--- Source data Enclosed Below ---

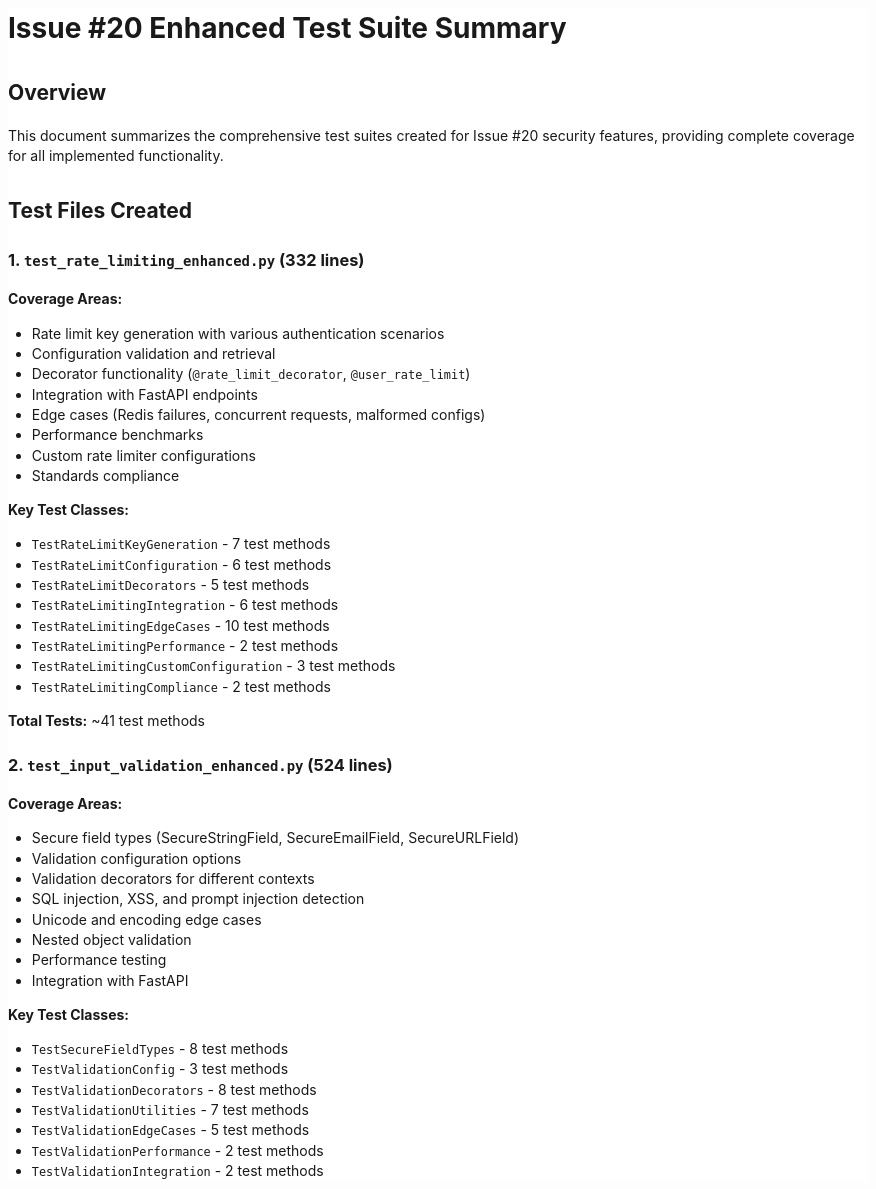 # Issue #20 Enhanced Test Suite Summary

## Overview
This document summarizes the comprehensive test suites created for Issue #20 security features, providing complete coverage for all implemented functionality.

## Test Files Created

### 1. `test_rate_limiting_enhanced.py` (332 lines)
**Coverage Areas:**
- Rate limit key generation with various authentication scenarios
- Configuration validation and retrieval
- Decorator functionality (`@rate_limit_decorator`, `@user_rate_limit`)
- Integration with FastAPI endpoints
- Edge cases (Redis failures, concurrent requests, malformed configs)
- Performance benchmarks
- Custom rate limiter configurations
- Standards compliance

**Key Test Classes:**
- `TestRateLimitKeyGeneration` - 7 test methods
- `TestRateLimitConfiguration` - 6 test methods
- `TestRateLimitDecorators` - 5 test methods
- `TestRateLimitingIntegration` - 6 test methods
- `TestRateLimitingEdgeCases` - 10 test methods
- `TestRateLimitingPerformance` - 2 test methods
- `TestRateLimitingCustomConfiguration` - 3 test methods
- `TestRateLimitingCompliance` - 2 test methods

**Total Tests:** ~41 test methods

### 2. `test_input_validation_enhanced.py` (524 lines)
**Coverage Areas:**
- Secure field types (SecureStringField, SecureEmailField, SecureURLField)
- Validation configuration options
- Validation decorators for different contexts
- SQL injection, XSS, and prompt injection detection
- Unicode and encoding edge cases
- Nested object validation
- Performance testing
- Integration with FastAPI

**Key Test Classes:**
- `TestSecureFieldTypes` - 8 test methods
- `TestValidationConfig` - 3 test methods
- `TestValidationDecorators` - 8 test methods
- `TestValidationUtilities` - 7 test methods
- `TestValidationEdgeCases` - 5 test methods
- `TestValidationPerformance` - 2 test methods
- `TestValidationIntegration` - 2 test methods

--- End of Enclosed Source data ---

_What is expected_. Rewrite the listing with "Coverage Areas" renamed to "Scope of Testing" everywhere it appears, changing nothing else, and omit the pictures from your answer.

_Answer section_.
 # Issue #20 Enhanced Test Suite Summary

## Overview
This document summarizes the comprehensive test suites created for Issue #20 security features, providing complete coverage for all implemented functionality.

## Test Files Created

### 1. `test_rate_limiting_enhanced.py` (332 lines)
**Scope of Testing:**
- Rate limit key generation with various authentication scenarios
- Configuration validation and retrieval
- Decorator functionality (`@rate_limit_decorator`, `@user_rate_limit`)
- Integration with FastAPI endpoints
- Edge cases (Redis failures, concurrent requests, malformed configs)
- Performance benchmarks
- Custom rate limiter configurations
- Standards compliance

**Key Test Classes:**
- `TestRateLimitKeyGeneration` - 7 test methods
- `TestRateLimitConfiguration` - 6 test methods
- `TestRateLimitDecorators` - 5 test methods
- `TestRateLimitingIntegration` - 6 test methods
- `TestRateLimitingEdgeCases` - 10 test methods
- `TestRateLimitingPerformance` - 2 test methods
- `TestRateLimitingCustomConfiguration` - 3 test methods
- `TestRateLimitingCompliance` - 2 test methods

**Total Tests:** ~41 test methods

### 2. `test_input_validation_enhanced.py` (524 lines)
**Scope of Testing:**
- Secure field types (SecureStringField, SecureEmailField, SecureURLField)
- Validation configuration options
- Validation decorators for different contexts
- SQL injection, XSS, and prompt injection detection
- Unicode and encoding edge cases
- Nested object validation
- Performance testing
- Integration with FastAPI

**Key Test Classes:**
- `TestSecureFieldTypes` - 8 test methods
- `TestValidationConfig` - 3 test methods
- `TestValidationDecorators` - 8 test methods
- `TestValidationUtilities` - 7 test methods
- `TestValidationEdgeCases` - 5 test methods
- `TestValidationPerformance` - 2 test methods
- `TestValidationIntegration` - 2 test methods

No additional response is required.